DT has two LFOs now AFAIK so you can play around with single cycle waveforms. Can be very powerful without the need of a new synth!
DN can sound warm for sure. Can also mix warm and cold. Being multi timbral helps a lot.
The sequencer overlap isn’t really the same but they do overlap. Especially after the latest updates.
I have a Minilogue XD and it’s a great synth but not multi timbral, so you will have to resort to sampling more than not (mono samples at that). But benefit is you get a keyboard to play around with unless you are shooting for the module.
The DT and DN work very well together. I usually consider them to be a single instrument and I seldom use one without the other.

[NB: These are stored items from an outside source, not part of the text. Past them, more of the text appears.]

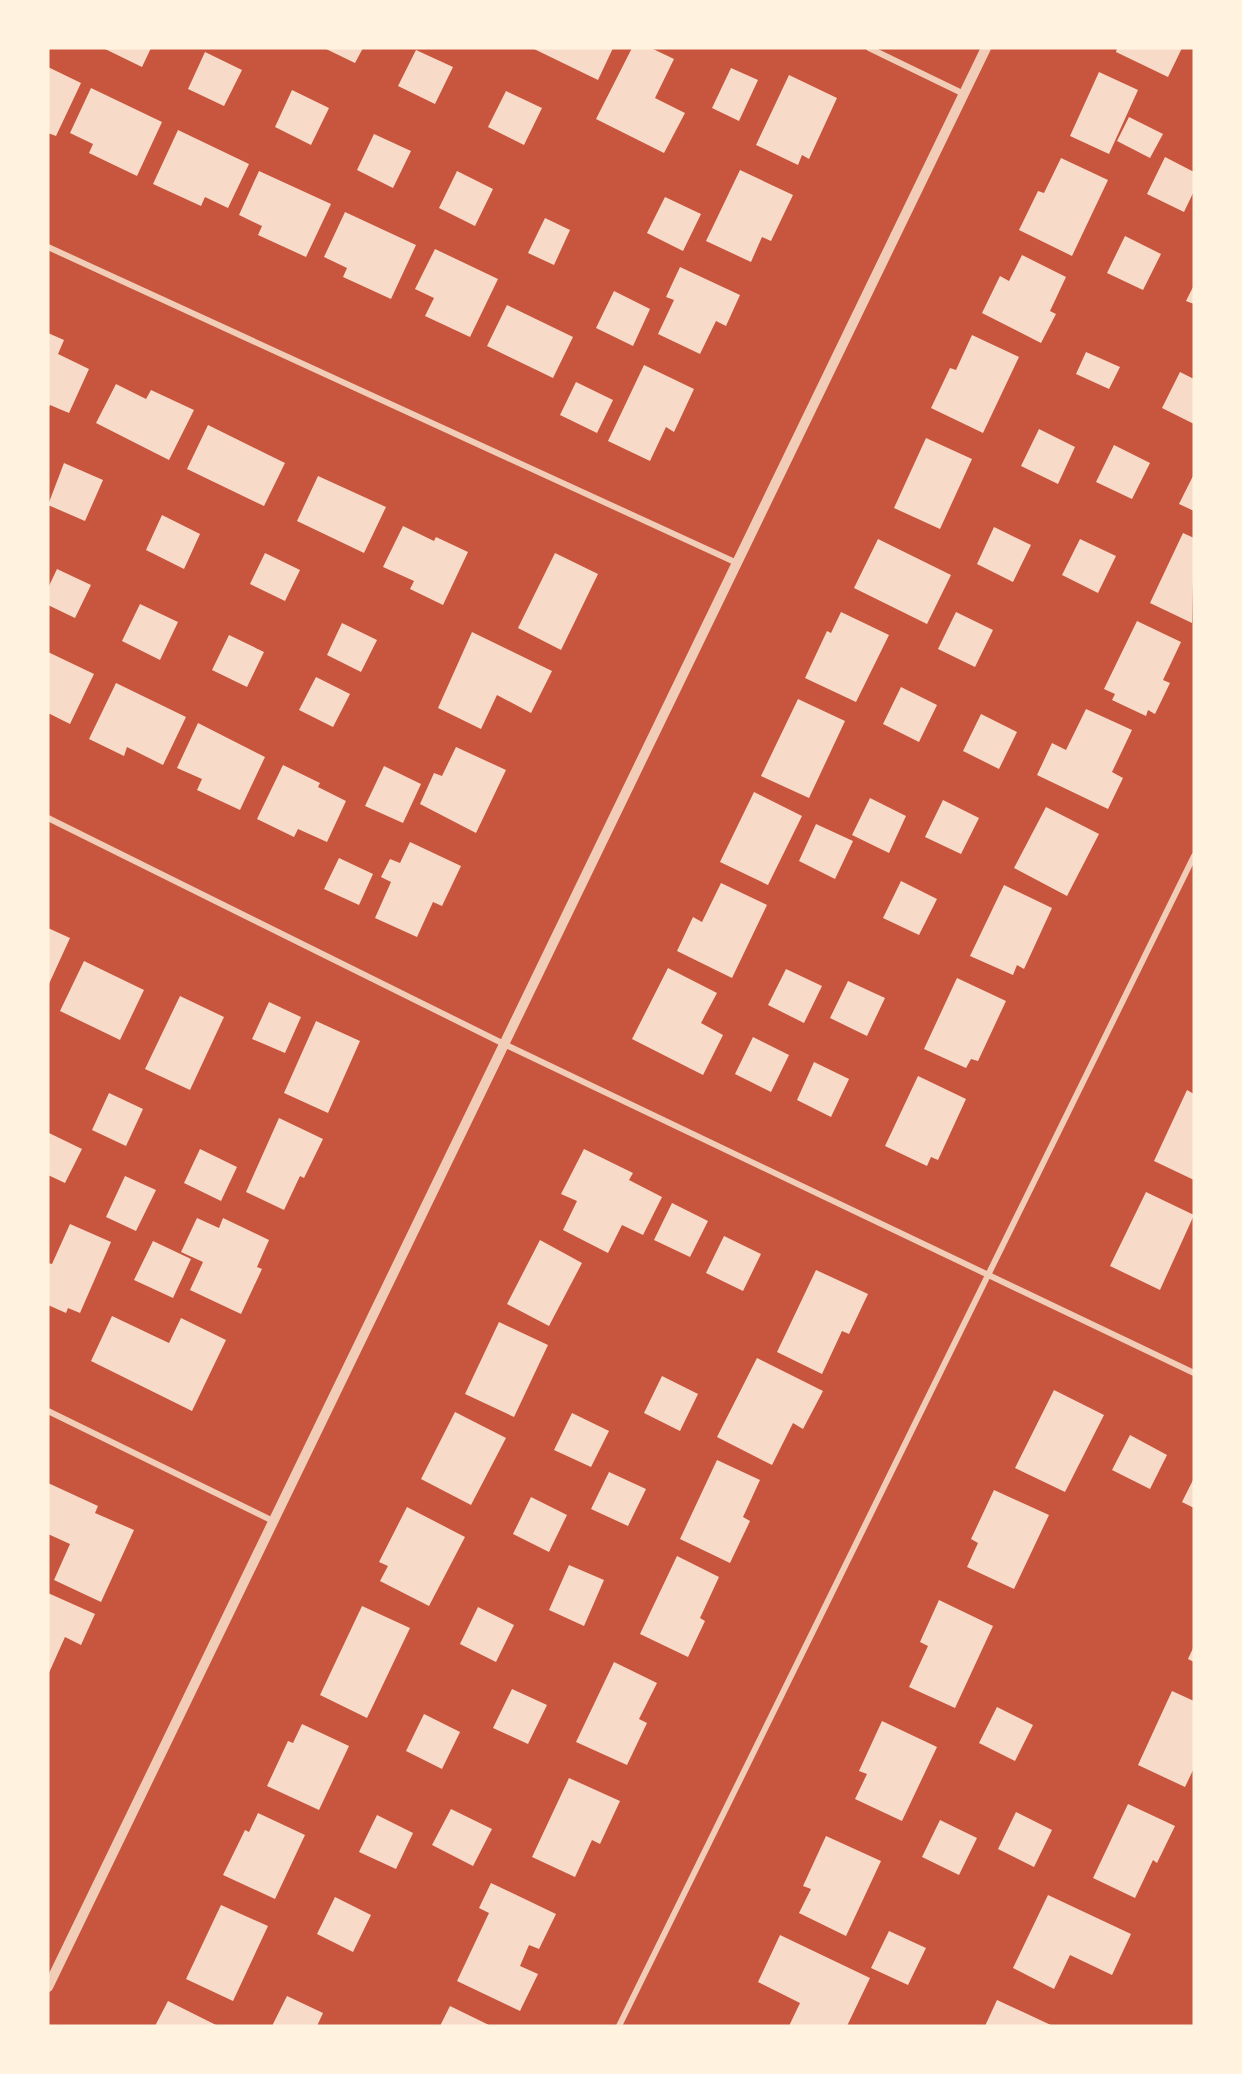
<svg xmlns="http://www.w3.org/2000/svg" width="1242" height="2074" font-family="Karla,sans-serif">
	<rect width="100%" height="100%" fill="#c8553d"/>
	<path fill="#f7dbc8" d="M103,48H151L142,67Z
		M324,48H363L355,63Z
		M532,48H613L598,80Z
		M632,48H651L674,59L655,98L685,113L664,153L596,119Z
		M1117,48H1182L1168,77L1116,52Z
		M416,50L453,67L435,104L398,86Z
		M205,52L242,70L224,106L188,89Z
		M48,67L81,83L56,136L48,133Z
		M731,68L758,80L739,121L712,108Z
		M1099,72L1138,90L1109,154L1070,136Z
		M789,75L837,98L809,159L802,155L798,165L756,145Z
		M91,88L162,122L137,176L89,153L93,144L70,133Z
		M292,90L329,108L311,145L275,127Z
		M506,91L542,108L524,145L488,127Z
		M1129,117L1163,134L1150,158L1117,141Z
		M178,130L249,164L228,208L205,197L201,206L153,184Z
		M374,134L411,151L393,188L357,170Z
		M1165,157L1194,172V191L1184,212L1147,194Z
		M1061,158L1108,180L1072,256L1019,230L1038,191L1044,193Z
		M740,170L793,195L771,241L762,237L751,262L706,241Z
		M259,171L331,204L306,257L258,235L262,226L239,215Z
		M457,171L493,189L475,226L439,208Z
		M665,197L701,214L683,251L647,233Z
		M345,212L416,245L391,299L343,277L347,268L324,257Z
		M545,218L570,230L554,265L528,253Z
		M1125,236L1161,254L1143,290L1107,273Z
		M435,249L498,279L470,337L425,316L434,298L415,289Z
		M1022,255L1066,277L1050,311L1056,314L1041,343L982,313L1000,276L1009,281Z
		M680,267L740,295L726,326L716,321L700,354L658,334L674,300L666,297Z
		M1194,285V304L1186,301Z
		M614,291L650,309L633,346L596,328Z
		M507,305L573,337L553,378L487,346Z
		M48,333L64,340L58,354L89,369L69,413L50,405L48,409Z
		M972,335L1019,357L983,433L931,408L950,368L956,370Z
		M1086,352L1120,367L1109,389L1076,374Z
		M644,365L694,389L674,432L666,427L650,461L608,441Z
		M1180,372L1194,379V424L1162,408Z
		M576,382L613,400L597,433L560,415Z
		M116,384L146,399L151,390L194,410L169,460L96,423Z
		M208,425L285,463L264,506L187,469Z
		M1039,429L1075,447L1058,484L1021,466Z
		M926,438L972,459L940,529L894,508Z
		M1114,445L1150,463L1132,499L1096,482Z
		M64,463L103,480L85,521L48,505Z
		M1194,474V511L1179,504Z
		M318,476L386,507L364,553L297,521Z
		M162,515L200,534L184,569L146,550Z
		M403,526L434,541L436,537L468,552L443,605L410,589L414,581L383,567Z
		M994,527L1031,545L1013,582L977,564Z
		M1183,533L1194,538L1192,623L1150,603Z
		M878,539L951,575L927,624L854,588Z
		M1080,539L1116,556L1098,593L1062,575Z
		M265,553L300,570L285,601L250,584Z
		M555,553L598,574L561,650L518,628Z
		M57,569L91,585L75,618L48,605V588Z
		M140,604L178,622L160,660L122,641Z
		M841,612L889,635L856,702L805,678L827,631L831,633Z
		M956,612L993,630L975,667L938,649Z
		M1137,621L1181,642L1163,680L1170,683L1155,714L1148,710L1146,716L1112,700L1115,694L1104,689Z
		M342,623L377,640L361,672L327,655Z
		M472,632L552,671L531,713L497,695L481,729L438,708Z
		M229,635L264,652L247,687L212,670Z
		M48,652L94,674L70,724L48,713Z
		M316,677L350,694L333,727L299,710Z
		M116,683L186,717L163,765L127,747L124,756L89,739Z
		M901,687L937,705L919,742L883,724Z
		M798,699L845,721L809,798L761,776Z
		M1086,709L1132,730L1112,772L1123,778L1108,809L1037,775L1052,743L1066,750Z
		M981,714L1017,732L999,769L963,751Z
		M198,723L265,757L240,810L197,790L202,779L177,768Z
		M456,747L506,770L476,833L420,804L434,773L442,776Z
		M283,765L320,783L318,787L346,801L327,842L298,829L294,837L257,819Z
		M384,766L421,784L403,823L365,806Z
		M754,792L802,816L768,885L720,862Z
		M870,798L906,816L889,853L852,835Z
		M943,800L979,818L961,854L925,837Z
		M1046,807L1099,834L1067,896L1014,868Z
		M816,824L853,841L835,879L799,861Z
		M410,842L461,866L442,906L433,902L417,937L375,918L391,882L381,877L390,859L400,863Z
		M339,858L373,874L359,905L324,889Z
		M901,881L937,899L919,935L883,918Z
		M721,883L767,905L732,978L677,951L693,917L702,922Z
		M1004,885L1052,908L1024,969L1017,965L1013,975L970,956Z
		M48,928L70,938L48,986Z
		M84,961L144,990L120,1040L60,1011Z
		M668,968L717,993L701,1023L723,1035L703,1075L632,1039Z
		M786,969L822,986L804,1023L768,1005Z
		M957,978L1006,1001L978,1061L971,1059L966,1068L924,1049Z
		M848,981L885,998L867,1036L830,1018Z
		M180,996L224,1017L190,1090L145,1069Z
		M269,1002L301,1017L285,1053L252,1039Z
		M316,1021L360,1041L328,1113L284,1093Z
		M753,1037L789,1055L771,1092L735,1074Z
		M814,1062L849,1079L831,1117L797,1100Z
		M918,1076L966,1099L938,1160L931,1157L927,1166L885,1146Z
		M1187,1090L1194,1094V1180L1154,1161Z
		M109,1093L143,1109L126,1146L92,1130Z
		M279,1118L323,1139L304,1178L300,1176L284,1210L246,1192Z
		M49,1133L82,1149L65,1183L48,1175Z
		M200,1149L237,1167L221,1201L184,1183Z
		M584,1149L633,1173L629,1180L662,1197L643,1235L622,1225L608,1253L563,1230L577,1201L561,1194Z
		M125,1176L156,1190L136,1231L106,1217Z
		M1146,1192L1194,1215L1160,1290L1110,1266Z
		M672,1203L708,1221L690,1257L654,1240Z
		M197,1218L219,1228L223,1218L269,1240L257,1267L262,1269L241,1314L190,1290L203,1262L181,1252Z
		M70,1224L111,1242L80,1313L68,1308L66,1313L48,1305V1263L52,1264Z
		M724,1236L761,1254L743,1291L706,1273Z
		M540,1240L582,1263L549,1326L507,1304Z
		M153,1241L191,1259L173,1298L134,1280Z
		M816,1270L868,1294L849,1334L842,1331L822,1374L777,1352Z
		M112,1316L169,1343L181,1318L226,1340L192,1411L91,1361Z
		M499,1322L548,1345L514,1417L465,1394Z
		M757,1358L823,1391L803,1429L793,1423L772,1465L717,1437Z
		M662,1376L698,1394L680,1431L644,1413Z
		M1054,1390L1104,1415L1065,1492L1015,1468Z
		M455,1412L506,1438L471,1505L421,1479Z
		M572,1413L609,1431L591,1467L554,1450Z
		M1130,1435L1167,1455L1150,1489L1112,1470Z
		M717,1460L760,1480L743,1517L750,1521L730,1563L680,1539Z
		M609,1472L646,1489L628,1526L591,1509Z
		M1194,1478V1508L1182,1502Z
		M48,1483L98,1506L95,1513L134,1530L101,1602L54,1580L70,1544L48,1534Z
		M994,1490L1049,1515L1014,1589L967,1567L978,1543L971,1539Z
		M531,1497L567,1515L549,1552L513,1534Z
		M407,1507L465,1537L429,1606L380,1581L388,1566L379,1562Z
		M677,1556L719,1577L700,1618L705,1621L688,1657L640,1634Z
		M569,1565L604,1580L584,1626L549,1610Z
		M48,1593L95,1614L81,1645L65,1637L48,1675Z
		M939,1600L993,1626L955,1708L909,1687L928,1646L920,1642Z
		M362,1606L410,1628L367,1718L320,1695Z
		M478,1607L514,1625L496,1662L460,1644Z
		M1194,1646V1662L1188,1659Z
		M614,1662L657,1683L639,1719L647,1723L627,1765L576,1742Z
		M512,1689L547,1705L528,1744L493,1728Z
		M1172,1691L1194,1701V1768L1185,1787L1138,1765Z
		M997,1707L1033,1725L1015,1761L979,1743Z
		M424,1714L460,1732L442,1769L406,1751Z
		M882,1721L937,1747L902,1821L855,1799L867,1774L859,1771Z
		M302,1724L349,1746L319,1810L267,1786L288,1741L293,1743Z
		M569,1778L620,1801L600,1844L592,1840L575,1877L532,1857Z
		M1128,1804L1175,1826L1157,1863L1153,1860L1135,1898L1093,1878Z
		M451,1809L492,1829L473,1866L432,1845Z
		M1016,1812L1052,1830L1034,1867L998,1849Z
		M258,1813L305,1835L275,1899L223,1875L245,1830L249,1832Z
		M377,1815L413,1833L396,1869L359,1852Z
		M940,1820L977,1838L959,1875L922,1857Z
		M826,1836L881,1861L846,1936L799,1913L811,1889L803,1886Z
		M491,1883L556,1914L539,1949L529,1945L520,1966L538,1974L520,2011L457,1981L489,1913L479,1908Z
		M1048,1895L1131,1934L1112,1975L1070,1955L1054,1989L1013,1968Z
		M335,1897L371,1915L353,1952L317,1934Z
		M221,1905L268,1926L233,2001L186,1979Z
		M889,1931L926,1948L908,1985L871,1968Z
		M780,1935L870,1978L847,2026H789L800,2003L758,1982Z
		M287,1996L323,2013L317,2026H272Z
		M997,2000L1053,2026H985Z
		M168,2001L218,2026H155Z
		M450,2006L491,2026H440Z"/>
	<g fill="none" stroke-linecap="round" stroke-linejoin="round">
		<path stroke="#f1ccb7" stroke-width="6" d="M869,48L964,94
			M48,247L737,563
			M48,818L504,1044L1194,1373
			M48,1411L273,1521
			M619,2026L1194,856"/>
		<path stroke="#f1ccb7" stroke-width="10" d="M48,1987L986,48"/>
	</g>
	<rect width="1242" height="2074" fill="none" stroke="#fff3e0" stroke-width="99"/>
</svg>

Also, the multitrimbal aspect is amazing.
That said, if you feel the demos don’t sound like the sound you are after, you are probably not going to be satisfied until you get a more traditional sounding (analog) synth (or an analog heat)
The Minilogue XD is a great entry level synth. Mix that with the single cycle waveforms/samples on the DT and you can cover plenty of ground
Yes, you can def warm up the DN, but I would say it’s def not where it shines. There is a reason why there are videos out there with the title “how to warm up the DN”

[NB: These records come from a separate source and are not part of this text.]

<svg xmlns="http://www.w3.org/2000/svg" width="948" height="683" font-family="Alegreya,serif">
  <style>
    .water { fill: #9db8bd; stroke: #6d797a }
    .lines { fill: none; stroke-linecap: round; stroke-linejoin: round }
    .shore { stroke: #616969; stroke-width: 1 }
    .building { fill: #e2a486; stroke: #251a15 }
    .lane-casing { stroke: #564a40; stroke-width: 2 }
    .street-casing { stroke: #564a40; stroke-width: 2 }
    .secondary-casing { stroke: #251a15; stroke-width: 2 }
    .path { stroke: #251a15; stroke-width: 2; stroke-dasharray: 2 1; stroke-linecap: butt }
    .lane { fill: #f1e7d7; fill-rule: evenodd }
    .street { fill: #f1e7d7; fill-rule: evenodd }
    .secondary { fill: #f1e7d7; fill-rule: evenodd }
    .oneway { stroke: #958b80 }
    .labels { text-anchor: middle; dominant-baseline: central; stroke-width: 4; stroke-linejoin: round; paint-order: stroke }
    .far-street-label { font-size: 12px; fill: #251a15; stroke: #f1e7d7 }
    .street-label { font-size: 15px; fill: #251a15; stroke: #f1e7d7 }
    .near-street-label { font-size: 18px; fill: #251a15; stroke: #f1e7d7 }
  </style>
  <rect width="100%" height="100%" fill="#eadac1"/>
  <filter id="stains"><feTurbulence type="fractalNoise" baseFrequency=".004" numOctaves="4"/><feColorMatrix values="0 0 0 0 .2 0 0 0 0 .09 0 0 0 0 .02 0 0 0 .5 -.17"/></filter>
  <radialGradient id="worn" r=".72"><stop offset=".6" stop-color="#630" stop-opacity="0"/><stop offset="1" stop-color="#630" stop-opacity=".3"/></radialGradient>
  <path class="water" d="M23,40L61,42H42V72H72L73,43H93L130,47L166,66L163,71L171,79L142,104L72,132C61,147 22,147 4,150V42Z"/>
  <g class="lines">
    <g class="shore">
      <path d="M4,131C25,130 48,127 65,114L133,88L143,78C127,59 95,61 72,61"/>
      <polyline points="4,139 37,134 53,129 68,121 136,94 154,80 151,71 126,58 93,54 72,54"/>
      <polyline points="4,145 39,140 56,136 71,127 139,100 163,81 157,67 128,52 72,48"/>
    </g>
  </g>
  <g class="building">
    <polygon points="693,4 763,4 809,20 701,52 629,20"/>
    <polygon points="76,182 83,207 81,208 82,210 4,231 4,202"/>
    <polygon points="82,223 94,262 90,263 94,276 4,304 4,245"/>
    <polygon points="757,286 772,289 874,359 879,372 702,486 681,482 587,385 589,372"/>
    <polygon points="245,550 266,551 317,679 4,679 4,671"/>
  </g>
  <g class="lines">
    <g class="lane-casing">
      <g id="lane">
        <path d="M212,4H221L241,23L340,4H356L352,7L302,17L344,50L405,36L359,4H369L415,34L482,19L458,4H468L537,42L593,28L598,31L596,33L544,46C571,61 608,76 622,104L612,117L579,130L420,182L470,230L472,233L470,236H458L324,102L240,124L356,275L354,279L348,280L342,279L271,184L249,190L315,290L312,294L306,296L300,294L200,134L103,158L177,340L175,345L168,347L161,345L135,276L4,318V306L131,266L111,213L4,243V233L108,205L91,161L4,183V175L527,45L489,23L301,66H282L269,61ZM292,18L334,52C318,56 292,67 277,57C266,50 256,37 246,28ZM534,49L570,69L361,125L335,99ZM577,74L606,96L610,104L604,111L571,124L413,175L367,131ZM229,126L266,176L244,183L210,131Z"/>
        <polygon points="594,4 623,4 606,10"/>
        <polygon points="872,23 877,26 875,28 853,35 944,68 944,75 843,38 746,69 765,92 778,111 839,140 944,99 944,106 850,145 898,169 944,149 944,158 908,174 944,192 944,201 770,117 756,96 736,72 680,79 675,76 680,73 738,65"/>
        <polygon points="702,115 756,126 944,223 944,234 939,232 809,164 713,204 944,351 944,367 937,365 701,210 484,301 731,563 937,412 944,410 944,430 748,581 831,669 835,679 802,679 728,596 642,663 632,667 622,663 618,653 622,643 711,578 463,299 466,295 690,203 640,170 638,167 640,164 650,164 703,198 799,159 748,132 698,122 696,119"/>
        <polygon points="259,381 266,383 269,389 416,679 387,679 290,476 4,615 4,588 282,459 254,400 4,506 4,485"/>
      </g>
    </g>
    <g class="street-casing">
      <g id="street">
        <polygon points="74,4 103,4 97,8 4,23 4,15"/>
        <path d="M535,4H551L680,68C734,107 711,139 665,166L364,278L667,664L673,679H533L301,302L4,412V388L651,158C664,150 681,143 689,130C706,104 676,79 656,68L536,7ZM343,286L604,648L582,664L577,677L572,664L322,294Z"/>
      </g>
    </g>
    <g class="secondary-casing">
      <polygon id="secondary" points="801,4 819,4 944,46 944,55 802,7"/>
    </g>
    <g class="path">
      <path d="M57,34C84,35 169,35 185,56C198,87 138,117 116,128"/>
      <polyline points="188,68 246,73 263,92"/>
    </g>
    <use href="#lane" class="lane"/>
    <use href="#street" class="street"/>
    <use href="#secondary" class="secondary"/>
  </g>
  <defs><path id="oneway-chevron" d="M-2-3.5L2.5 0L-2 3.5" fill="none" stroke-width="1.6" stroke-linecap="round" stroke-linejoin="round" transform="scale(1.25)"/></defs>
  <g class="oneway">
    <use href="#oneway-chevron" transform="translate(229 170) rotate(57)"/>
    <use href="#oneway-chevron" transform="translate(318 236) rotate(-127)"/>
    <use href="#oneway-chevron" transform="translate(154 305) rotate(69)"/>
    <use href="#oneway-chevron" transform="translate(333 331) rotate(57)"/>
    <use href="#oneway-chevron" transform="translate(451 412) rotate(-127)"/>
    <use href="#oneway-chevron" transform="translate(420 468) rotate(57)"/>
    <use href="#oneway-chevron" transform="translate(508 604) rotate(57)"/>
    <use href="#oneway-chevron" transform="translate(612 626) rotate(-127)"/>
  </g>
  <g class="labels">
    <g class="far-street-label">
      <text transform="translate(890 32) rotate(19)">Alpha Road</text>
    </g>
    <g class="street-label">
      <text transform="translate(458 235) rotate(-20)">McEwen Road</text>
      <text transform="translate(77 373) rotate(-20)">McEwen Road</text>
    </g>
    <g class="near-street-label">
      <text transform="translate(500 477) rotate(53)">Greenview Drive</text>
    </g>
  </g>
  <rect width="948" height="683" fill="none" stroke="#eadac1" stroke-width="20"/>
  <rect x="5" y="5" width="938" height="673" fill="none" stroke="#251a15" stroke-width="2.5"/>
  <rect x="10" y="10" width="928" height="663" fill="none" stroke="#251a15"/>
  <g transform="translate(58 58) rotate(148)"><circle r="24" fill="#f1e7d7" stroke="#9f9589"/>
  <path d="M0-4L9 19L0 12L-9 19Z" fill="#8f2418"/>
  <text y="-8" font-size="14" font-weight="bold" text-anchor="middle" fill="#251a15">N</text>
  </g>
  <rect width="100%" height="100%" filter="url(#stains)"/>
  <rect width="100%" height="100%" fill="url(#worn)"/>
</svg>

Don’t get me wrong, I love the DN for its unique sounds and many other reasons but in your case I am not sure if I would recommend it.
Ps I myself gravitate towards the genres you mentioned in your post and I am very happy with my DN and DT, but only because I have a minitaur that covers the warm/analog/bass sounds
I love the Digitone but trust your ears. You’ve listened to tons of demos and it wasn’t for you.
Perhaps the analog four is closer to the sonic character you’re after. The mk1 and analog keys can be found for quite cheap nowadays.
I personally find it much more convenient to set up pattern change follow, than mess with midi CC and all that so I prefer working with multiple Elektrons over midi sequencing other synths.
…since each elektron sequencer is an instrument of it’s own, never underestimate what it can do to different aproaches of soundconcepts it’s attached to…
sure all the midi options of it are always good to have, but once it’s doing it’s job directly to it’s intented internal soundconcept, it’s always a different beast…
running two independant ones next to each other is by far no waste of money at all…
by now, u got one handling sampling already…another one that treats it’s ways to synthesis is pretty much a must, if ur already hooked to it’s basic concept…
and if the dtone does not tickle u that much, well, the syntakt or an a4 would do for sure…
don’t be fooled by that groovebox thing…the syntakt is many great synthvoices and concepts at once…and so far, u have not experienced what plocking means for real, once it hits on synthesis…
Thanks everyone for the great feedback.
I think I under-appreciated how the Elektron sequencers could work together and I haven’t even messed with song mode yet on DT.
What I realized from some of the responses on DN’s sound is that my synth expertise is relatively low and I’d probably be happier with something more basic to start with, where it’s easier to dial-in sweet spots.
I’m leaning toward a more modest purchase like Typhon or Korg and learning on that, but keeping open the possibility of adding DN or even Syntakt in the future once I become more comfortable with mastering my DT’s sequencer and synthesis in general.
This community is so helpful , thank you!
Digitone sequencer is quite different/augmented from Digitakt. The polyphony and the arp make it much more flexible.
For instance you can easily create 8 bar and 16 bar loops of 16th notes with arps.
This especially since you can sequence 8 parts on a virus from the DT and virus does way more synth types than DN. Great combo.
I have the DN and the Typhon and the DN is WAY easier to design sounds on. The Typhons UI is a pain in the ass. Great synth, but it’s true. I’m not saying you shouldn’t get a Typhon, but don’t kid yourself that it’s going to be easier to learn on than the Digitone.
I started on the DT too, and when I added the DN it was like I’d unlocked the full potential of something. They work REALLY well together.
I highly recommend that combination of instruments.